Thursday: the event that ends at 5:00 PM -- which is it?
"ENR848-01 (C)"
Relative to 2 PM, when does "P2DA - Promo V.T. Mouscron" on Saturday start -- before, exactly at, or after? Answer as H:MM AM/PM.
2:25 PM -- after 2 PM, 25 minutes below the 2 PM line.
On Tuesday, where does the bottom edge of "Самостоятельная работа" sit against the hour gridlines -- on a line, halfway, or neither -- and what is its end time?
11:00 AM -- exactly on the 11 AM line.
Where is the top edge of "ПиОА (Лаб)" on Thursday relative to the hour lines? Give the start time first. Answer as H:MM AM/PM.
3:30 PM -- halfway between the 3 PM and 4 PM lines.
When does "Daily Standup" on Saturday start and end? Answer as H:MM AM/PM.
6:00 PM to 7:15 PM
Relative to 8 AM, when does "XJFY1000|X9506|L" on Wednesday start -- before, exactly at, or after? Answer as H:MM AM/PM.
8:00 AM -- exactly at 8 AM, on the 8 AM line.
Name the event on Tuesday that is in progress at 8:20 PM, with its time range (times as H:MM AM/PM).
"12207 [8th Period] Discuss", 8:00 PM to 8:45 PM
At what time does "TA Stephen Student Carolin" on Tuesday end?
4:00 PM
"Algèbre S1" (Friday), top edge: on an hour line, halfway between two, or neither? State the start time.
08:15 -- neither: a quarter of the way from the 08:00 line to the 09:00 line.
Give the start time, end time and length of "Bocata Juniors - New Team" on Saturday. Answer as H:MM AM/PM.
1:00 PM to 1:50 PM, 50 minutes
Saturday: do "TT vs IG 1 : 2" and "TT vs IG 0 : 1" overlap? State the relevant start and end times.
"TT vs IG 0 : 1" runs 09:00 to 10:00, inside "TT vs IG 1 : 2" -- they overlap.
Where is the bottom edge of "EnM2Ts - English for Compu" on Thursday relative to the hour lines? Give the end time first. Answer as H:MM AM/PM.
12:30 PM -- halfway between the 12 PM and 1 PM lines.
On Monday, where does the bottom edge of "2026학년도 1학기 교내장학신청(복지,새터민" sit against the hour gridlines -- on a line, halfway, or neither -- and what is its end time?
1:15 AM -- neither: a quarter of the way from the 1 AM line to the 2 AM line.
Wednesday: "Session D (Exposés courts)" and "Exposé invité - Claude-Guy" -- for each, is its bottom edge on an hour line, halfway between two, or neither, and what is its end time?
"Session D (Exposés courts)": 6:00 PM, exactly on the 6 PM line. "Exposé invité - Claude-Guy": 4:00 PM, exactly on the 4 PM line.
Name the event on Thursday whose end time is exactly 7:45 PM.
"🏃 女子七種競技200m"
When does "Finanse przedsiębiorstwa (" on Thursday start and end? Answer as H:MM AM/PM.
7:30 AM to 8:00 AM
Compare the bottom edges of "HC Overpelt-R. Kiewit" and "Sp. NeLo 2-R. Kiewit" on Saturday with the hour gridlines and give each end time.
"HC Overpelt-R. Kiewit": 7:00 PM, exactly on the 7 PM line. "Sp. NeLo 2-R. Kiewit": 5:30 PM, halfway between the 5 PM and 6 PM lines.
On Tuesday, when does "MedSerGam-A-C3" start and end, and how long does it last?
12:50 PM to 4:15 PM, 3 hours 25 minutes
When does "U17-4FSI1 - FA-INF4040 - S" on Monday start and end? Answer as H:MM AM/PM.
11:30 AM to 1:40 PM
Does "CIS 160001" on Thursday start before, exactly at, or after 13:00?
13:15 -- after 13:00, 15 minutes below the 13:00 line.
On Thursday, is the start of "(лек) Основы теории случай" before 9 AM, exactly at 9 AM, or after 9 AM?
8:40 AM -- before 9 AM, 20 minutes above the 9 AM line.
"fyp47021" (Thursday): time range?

———

Reproduce every one of the records above verbatim, with no changes.

Reply
Thursday: the event that ends at 5:00 PM -- which is it?
"ENR848-01 (C)"
Relative to 2 PM, when does "P2DA - Promo V.T. Mouscron" on Saturday start -- before, exactly at, or after? Answer as H:MM AM/PM.
2:25 PM -- after 2 PM, 25 minutes below the 2 PM line.
On Tuesday, where does the bottom edge of "Самостоятельная работа" sit against the hour gridlines -- on a line, halfway, or neither -- and what is its end time?
11:00 AM -- exactly on the 11 AM line.
Where is the top edge of "ПиОА (Лаб)" on Thursday relative to the hour lines? Give the start time first. Answer as H:MM AM/PM.
3:30 PM -- halfway between the 3 PM and 4 PM lines.
When does "Daily Standup" on Saturday start and end? Answer as H:MM AM/PM.
6:00 PM to 7:15 PM
Relative to 8 AM, when does "XJFY1000|X9506|L" on Wednesday start -- before, exactly at, or after? Answer as H:MM AM/PM.
8:00 AM -- exactly at 8 AM, on the 8 AM line.
Name the event on Tuesday that is in progress at 8:20 PM, with its time range (times as H:MM AM/PM).
"12207 [8th Period] Discuss", 8:00 PM to 8:45 PM
At what time does "TA Stephen Student Carolin" on Tuesday end?
4:00 PM
"Algèbre S1" (Friday), top edge: on an hour line, halfway between two, or neither? State the start time.
08:15 -- neither: a quarter of the way from the 08:00 line to the 09:00 line.
Give the start time, end time and length of "Bocata Juniors - New Team" on Saturday. Answer as H:MM AM/PM.
1:00 PM to 1:50 PM, 50 minutes
Saturday: do "TT vs IG 1 : 2" and "TT vs IG 0 : 1" overlap? State the relevant start and end times.
"TT vs IG 0 : 1" runs 09:00 to 10:00, inside "TT vs IG 1 : 2" -- they overlap.
Where is the bottom edge of "EnM2Ts - English for Compu" on Thursday relative to the hour lines? Give the end time first. Answer as H:MM AM/PM.
12:30 PM -- halfway between the 12 PM and 1 PM lines.
On Monday, where does the bottom edge of "2026학년도 1학기 교내장학신청(복지,새터민" sit against the hour gridlines -- on a line, halfway, or neither -- and what is its end time?
1:15 AM -- neither: a quarter of the way from the 1 AM line to the 2 AM line.
Wednesday: "Session D (Exposés courts)" and "Exposé invité - Claude-Guy" -- for each, is its bottom edge on an hour line, halfway between two, or neither, and what is its end time?
"Session D (Exposés courts)": 6:00 PM, exactly on the 6 PM line. "Exposé invité - Claude-Guy": 4:00 PM, exactly on the 4 PM line.
Name the event on Thursday whose end time is exactly 7:45 PM.
"🏃 女子七種競技200m"
When does "Finanse przedsiębiorstwa (" on Thursday start and end? Answer as H:MM AM/PM.
7:30 AM to 8:00 AM
Compare the bottom edges of "HC Overpelt-R. Kiewit" and "Sp. NeLo 2-R. Kiewit" on Saturday with the hour gridlines and give each end time.
"HC Overpelt-R. Kiewit": 7:00 PM, exactly on the 7 PM line. "Sp. NeLo 2-R. Kiewit": 5:30 PM, halfway between the 5 PM and 6 PM lines.
On Tuesday, when does "MedSerGam-A-C3" start and end, and how long does it last?
12:50 PM to 4:15 PM, 3 hours 25 minutes
When does "U17-4FSI1 - FA-INF4040 - S" on Monday start and end? Answer as H:MM AM/PM.
11:30 AM to 1:40 PM
Does "CIS 160001" on Thursday start before, exactly at, or after 13:00?
13:15 -- after 13:00, 15 minutes below the 13:00 line.
On Thursday, is the start of "(лек) Основы теории случай" before 9 AM, exactly at 9 AM, or after 9 AM?
8:40 AM -- before 9 AM, 20 minutes above the 9 AM line.
"fyp47021" (Thursday): time range?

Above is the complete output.